-------- DATA RECORDS --------
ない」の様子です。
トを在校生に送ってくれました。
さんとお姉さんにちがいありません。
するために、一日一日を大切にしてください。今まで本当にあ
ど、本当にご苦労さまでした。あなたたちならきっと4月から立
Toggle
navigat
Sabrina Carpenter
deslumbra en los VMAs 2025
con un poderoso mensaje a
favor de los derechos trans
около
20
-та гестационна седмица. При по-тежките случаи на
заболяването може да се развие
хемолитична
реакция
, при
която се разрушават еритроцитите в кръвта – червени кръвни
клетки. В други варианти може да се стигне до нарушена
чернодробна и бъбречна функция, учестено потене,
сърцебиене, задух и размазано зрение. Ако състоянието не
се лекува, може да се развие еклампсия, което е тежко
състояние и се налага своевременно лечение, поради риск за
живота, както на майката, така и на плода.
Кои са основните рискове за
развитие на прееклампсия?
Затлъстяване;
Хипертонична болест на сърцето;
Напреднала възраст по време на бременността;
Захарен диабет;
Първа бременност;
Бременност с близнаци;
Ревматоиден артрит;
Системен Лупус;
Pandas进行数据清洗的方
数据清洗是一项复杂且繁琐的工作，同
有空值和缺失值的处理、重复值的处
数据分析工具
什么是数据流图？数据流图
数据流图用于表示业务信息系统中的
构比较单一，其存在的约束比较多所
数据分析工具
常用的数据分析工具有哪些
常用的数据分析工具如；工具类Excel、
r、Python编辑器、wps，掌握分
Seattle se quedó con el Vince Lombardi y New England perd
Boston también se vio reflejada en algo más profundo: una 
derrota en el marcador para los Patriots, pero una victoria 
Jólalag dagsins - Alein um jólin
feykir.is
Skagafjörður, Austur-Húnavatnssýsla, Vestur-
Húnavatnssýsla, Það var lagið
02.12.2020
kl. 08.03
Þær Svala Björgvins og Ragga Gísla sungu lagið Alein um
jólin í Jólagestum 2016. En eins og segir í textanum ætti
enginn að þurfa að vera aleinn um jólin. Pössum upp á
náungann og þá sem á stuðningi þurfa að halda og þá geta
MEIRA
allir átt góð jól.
--------
▸ **EXERCISE DIRECTIONS**: Repeat only what runs from the line holding "Ревматоиден артрит;" to the end of the data, keeping every line exactly as written, first and last included.

▸ **RESPONSE**:
Ревматоиден артрит;
Системен Лупус;
Pandas进行数据清洗的方
数据清洗是一项复杂且繁琐的工作，同
有空值和缺失值的处理、重复值的处
数据分析工具
什么是数据流图？数据流图
数据流图用于表示业务信息系统中的
构比较单一，其存在的约束比较多所
数据分析工具
常用的数据分析工具有哪些
常用的数据分析工具如；工具类Excel、
r、Python编辑器、wps，掌握分
Seattle se quedó con el Vince Lombardi y New England perd
Boston también se vio reflejada en algo más profundo: una 
derrota en el marcador para los Patriots, pero una victoria 
Jólalag dagsins - Alein um jólin
feykir.is
Skagafjörður, Austur-Húnavatnssýsla, Vestur-
Húnavatnssýsla, Það var lagið
02.12.2020
kl. 08.03
Þær Svala Björgvins og Ragga Gísla sungu lagið Alein um
jólin í Jólagestum 2016. En eins og segir í textanum ætti
enginn að þurfa að vera aleinn um jólin. Pössum upp á
náungann og þá sem á stuðningi þurfa að halda og þá geta
MEIRA
allir átt góð jól.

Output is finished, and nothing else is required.